Item 7A. Quantitative and Qualitative Disclosures About Market Risk
Market risk is the potential for economic losses to be incurred on market risk sensitive instruments arising from adverse changes
in market factors such as interest rates, foreign currency exchange rates and equity price risk. Our exposure to market risk from
changes in interest rates, foreign exchange rates and equity price risk is limited. Management establishes and oversees the
implementation of policies governing our funding, investments and use of derivative financial instruments. We monitor risk
exposures on an ongoing basis. The effect of a hypothetical 10% adverse change in foreign currency rates could result in a fair
value loss of approximately $74 million on our foreign currency derivative contracts outstanding at December 31, 2014 related
to the hedging program. A 100 basis point adverse change in interest rates would not have a material impact on the Company’s
financial assets or liabilities at December 31, 2014 and 2013. In addition, there was no material equity price risk at December 31,
2014 or 2013.
Foreign Exchange Risk
We enter into forward contracts to manage risk associated with anticipated receipts and disbursements which are either transacted
in a non-functional currency or valued based on a currency other than our functional currency.
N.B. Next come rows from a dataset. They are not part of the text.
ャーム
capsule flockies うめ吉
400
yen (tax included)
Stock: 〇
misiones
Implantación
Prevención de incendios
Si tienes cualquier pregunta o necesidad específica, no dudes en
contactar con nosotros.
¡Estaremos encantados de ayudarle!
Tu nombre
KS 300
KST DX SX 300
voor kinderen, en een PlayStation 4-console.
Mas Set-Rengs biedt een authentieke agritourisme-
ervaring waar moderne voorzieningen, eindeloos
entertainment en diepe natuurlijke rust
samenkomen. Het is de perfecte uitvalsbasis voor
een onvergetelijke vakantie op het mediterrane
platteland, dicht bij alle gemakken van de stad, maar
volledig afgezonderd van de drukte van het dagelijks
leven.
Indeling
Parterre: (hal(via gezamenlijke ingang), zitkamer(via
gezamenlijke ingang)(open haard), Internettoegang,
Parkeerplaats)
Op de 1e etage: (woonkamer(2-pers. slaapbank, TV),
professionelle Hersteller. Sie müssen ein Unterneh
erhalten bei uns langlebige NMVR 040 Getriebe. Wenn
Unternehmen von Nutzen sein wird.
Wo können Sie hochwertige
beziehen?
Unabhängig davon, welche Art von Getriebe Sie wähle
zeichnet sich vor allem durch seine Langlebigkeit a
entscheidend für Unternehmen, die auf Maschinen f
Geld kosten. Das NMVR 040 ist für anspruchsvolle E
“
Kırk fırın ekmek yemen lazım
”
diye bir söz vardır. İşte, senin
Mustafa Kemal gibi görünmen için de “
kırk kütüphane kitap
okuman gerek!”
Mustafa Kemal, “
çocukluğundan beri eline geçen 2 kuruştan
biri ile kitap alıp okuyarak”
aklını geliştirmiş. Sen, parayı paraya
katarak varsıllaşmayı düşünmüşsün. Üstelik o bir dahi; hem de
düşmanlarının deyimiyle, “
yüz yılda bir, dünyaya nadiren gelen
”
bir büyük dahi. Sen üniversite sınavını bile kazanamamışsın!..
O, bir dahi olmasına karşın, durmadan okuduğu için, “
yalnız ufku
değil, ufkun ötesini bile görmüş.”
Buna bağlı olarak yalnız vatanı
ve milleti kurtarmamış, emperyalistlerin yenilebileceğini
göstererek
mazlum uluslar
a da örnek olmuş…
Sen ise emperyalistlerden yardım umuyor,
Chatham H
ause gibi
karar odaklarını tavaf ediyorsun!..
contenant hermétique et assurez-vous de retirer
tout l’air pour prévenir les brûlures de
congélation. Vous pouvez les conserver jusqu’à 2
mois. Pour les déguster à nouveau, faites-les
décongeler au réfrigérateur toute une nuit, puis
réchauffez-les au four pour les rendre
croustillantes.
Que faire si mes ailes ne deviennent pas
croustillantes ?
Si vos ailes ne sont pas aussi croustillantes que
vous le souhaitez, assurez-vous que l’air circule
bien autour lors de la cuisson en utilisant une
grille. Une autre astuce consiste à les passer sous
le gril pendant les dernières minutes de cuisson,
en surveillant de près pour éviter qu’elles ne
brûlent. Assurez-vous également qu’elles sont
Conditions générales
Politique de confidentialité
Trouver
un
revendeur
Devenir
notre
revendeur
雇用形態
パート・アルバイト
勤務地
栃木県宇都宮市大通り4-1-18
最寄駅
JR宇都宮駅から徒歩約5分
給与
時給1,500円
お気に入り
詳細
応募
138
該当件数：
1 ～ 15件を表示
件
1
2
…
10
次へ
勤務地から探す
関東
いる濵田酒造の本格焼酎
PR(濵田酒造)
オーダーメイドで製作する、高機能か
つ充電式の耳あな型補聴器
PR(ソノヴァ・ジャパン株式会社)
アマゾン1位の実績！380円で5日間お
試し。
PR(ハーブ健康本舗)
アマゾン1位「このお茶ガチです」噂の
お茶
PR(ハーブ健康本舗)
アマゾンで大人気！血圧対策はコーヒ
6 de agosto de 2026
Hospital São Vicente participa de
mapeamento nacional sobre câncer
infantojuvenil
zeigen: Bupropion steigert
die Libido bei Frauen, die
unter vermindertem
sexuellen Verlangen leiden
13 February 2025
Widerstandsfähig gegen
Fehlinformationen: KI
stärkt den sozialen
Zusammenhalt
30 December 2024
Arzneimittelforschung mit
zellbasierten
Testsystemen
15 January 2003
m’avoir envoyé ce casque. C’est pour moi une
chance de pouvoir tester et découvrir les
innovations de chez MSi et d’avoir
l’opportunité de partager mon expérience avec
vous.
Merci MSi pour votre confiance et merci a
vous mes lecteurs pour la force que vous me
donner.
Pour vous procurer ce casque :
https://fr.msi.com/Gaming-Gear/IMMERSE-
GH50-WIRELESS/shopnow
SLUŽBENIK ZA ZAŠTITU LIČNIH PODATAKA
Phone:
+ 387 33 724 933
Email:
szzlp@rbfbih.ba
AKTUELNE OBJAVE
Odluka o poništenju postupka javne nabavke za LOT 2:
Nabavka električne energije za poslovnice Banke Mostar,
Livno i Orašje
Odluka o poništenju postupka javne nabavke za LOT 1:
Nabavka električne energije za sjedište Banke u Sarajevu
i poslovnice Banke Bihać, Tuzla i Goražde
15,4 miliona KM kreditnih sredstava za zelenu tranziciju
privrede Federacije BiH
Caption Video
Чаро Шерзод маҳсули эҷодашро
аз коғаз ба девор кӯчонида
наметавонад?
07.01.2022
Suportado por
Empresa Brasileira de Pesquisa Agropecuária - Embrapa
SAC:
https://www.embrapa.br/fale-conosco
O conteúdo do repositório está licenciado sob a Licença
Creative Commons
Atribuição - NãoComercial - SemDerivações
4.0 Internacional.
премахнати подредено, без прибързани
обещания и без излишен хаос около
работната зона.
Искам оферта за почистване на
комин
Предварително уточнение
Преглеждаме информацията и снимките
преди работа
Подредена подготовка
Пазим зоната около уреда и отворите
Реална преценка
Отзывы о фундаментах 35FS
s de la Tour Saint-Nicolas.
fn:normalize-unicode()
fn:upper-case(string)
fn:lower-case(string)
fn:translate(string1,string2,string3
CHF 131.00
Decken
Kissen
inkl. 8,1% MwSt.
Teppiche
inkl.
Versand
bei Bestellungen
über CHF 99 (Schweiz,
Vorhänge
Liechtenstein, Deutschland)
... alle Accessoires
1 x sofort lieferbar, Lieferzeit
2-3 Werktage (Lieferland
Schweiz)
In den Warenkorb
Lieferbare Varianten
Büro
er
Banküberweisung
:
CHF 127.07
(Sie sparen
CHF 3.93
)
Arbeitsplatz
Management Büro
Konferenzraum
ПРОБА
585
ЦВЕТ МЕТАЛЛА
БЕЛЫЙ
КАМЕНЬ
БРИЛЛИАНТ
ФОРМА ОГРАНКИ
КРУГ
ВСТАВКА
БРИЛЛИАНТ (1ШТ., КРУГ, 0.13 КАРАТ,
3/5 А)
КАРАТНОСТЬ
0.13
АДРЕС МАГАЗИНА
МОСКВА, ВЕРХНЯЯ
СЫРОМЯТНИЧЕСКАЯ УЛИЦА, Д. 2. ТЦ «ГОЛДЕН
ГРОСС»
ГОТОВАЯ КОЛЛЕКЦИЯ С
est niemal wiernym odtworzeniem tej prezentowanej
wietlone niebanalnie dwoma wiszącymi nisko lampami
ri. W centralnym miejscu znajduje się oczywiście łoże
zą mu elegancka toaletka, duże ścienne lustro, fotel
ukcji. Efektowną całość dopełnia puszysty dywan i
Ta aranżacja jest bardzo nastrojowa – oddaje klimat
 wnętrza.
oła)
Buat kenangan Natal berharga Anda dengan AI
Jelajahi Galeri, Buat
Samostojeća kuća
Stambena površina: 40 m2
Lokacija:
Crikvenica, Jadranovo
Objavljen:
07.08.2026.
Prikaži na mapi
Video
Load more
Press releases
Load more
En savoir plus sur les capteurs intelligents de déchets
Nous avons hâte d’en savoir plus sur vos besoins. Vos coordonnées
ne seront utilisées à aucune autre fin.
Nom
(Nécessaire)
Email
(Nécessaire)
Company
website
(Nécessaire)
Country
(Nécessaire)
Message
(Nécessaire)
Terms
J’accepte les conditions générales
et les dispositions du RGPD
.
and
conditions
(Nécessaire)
We also enter into foreign currency
derivative contracts to offset possible changes in value due to foreign exchange fluctuations of earnings, assets and liabilities
denominated in currencies other than the functional currency of the entity. The objective of these activities is to reduce our exposure
to transaction gains and losses resulting from fluctuations of foreign currencies against our functional and reporting currencies,
principally the U.S. dollar and euro. The terms of the forward contracts are generally less than 18 months.